American rocker Alice Cooper is to co-headline a UK tour with British band The Cult in 2022.
Cooper and The Cult will play six dates in May and June of next year in Swansea, London, Manchester, Glasgow, Birmingham and Leeds.
Alice Cooper and The Cult have announced a co-headlining tour for next summer hitting Britain’s arenas in May and June 2022. Pre-sale tickets and VIP Packages are now available at https://t.co/DKeDk7mVHh
Use code SICKTHINGS pic.twitter.com/NtX8SCiCel
— Alice Cooper (@alicecooper) September 14, 2021
Cooper cracked the UK album Top 5 this year with his latest album Detroit Stories, which pays homage to his roots in the Detroit rock scene of the late 1960s.
“Detroit was the epicentre for angry hard rock,” Cooper said of the city that shaped his sound. “After not fitting in anywhere in the US (musically or image-wise) Detroit was the only place that recognised the Alice Cooper guitar driven, hard rock sound.”
The Cult’s most recent album came in 2016 with Hidden City, their 10th studio album. They subsequently embarked on a world tour which lasted into 2019 and saw them share bills with the likes of Primal Scream, Foo Fighters and Guns N’ Roses.
A statement promises fans attending the concerts will experience “a dark, twisted trip through goth, psychedelia, macabre theatre and straight up rock anthems when these two giants take to the stage.”
+ ALICE COOPER x THE CULT +
PRESALE BEGINS TODAY!
The Cult Artist Presale (+VIP) (14 Sep 10AM – until 16 Sep 10PM)
(Password: CULT) pic.twitter.com/nuTXpEiyM8
— THE CULT (@officialcult) September 14, 2021
Cooper’s first visit to the UK back in the early ’70s drew the ire of conservatives like Mary Whitehouse and MP Leo Abse, who campaigned to have him banned from the country.
“His incitement to infanticide and his commercial exploitation of masochism is evidently an attempt to teach our children to find their destiny in hate, not in love,” Abse said of the rocker.
Cooper claims the controversy ironically boosted his popularity.
“There was no internet then so everything I did was magnified totally out of control, that’s why Mary Whitehouse and Leo Abse and those people, they heard the rumours but they had never seen an Alice Cooper show,” he reflected recently. “I agree I would’ve been a little wary of bringing Alice Cooper into England too if I’d heard the rumours they heard, but we couldn’t have paid them to say what they said. They helped us so much just because of the fact that they kept going, ‘Oh this band will never play England’, and we got banned in Russia, everywhere, and of course every teenager in the world wanted to go see Alice Cooper at that point then.”

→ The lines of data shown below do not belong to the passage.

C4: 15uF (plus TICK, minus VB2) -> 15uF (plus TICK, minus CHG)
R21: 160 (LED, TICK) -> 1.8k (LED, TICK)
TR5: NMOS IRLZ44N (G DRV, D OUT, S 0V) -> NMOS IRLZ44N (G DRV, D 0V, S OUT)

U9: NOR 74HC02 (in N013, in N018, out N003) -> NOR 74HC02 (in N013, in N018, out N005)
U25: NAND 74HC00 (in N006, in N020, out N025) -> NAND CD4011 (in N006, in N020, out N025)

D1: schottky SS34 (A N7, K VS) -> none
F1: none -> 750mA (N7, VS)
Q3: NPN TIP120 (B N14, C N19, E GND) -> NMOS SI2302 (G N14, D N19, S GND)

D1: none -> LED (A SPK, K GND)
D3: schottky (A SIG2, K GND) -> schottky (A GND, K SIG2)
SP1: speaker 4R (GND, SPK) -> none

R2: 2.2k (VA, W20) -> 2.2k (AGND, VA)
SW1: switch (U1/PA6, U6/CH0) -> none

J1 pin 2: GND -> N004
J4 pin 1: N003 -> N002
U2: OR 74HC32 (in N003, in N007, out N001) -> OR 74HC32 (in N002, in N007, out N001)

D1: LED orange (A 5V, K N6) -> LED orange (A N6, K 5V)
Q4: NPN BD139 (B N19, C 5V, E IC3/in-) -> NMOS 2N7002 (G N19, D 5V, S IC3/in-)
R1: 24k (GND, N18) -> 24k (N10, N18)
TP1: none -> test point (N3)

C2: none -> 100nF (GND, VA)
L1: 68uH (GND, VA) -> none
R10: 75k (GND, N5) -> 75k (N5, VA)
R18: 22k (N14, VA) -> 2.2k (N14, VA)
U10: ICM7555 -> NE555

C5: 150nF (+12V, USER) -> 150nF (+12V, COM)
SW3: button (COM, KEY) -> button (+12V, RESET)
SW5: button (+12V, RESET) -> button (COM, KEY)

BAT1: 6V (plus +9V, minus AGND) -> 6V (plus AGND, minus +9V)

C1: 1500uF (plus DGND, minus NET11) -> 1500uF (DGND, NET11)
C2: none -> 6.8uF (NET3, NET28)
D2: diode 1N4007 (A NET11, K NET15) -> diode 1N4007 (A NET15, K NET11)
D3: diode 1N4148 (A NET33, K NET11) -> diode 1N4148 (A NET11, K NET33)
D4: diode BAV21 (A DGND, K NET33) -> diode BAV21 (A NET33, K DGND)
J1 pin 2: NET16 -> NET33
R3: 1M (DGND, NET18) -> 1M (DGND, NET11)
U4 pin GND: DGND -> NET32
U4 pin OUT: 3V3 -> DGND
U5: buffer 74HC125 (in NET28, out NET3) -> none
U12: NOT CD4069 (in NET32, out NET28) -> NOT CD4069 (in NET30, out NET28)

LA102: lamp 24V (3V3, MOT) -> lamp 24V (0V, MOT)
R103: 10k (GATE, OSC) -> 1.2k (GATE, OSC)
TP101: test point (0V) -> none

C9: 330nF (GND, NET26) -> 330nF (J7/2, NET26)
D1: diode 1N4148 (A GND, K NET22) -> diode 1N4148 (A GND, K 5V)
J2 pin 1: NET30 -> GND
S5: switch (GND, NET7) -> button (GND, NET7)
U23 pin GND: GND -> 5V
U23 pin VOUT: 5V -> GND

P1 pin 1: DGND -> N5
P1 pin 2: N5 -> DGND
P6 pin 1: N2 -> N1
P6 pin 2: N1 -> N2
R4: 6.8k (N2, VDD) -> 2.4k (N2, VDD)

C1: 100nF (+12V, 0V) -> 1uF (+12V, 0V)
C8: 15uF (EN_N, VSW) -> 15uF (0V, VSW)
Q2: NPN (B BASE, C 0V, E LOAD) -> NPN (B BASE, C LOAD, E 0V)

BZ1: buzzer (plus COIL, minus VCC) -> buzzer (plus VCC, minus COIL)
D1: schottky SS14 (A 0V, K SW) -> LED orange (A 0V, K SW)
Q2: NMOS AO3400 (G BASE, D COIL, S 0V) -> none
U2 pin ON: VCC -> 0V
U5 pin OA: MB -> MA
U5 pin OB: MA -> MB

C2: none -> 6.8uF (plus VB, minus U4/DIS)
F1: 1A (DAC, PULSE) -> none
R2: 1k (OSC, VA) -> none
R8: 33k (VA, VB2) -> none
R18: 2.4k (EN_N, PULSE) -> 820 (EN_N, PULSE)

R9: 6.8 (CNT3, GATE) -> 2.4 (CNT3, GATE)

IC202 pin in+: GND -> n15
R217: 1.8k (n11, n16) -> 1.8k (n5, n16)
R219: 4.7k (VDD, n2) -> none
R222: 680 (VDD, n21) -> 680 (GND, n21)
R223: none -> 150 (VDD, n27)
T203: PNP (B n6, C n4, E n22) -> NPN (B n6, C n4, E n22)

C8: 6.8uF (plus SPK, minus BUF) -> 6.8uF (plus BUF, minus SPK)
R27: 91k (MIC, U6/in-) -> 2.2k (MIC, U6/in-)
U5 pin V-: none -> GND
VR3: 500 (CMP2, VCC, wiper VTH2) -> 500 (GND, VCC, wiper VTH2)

“Us coming over to England and chopping up baby dolls, and the blood and the snakes, was extremely exotic to the public,” Cooper told Kerrang magazine. “And the fact, then, that MPs tried to ban us made us even more exotic. We were like the villains of rock’n’roll and everyone wanted to come and see why. They loved the songs, but on top of that you had this show unlike any other. It was the outlaw in Alice Cooper that made everyone want to come out.”
Now Cooper is seen as more of a cuddly grandfather figure. He even recently released a colouring book themed around his career.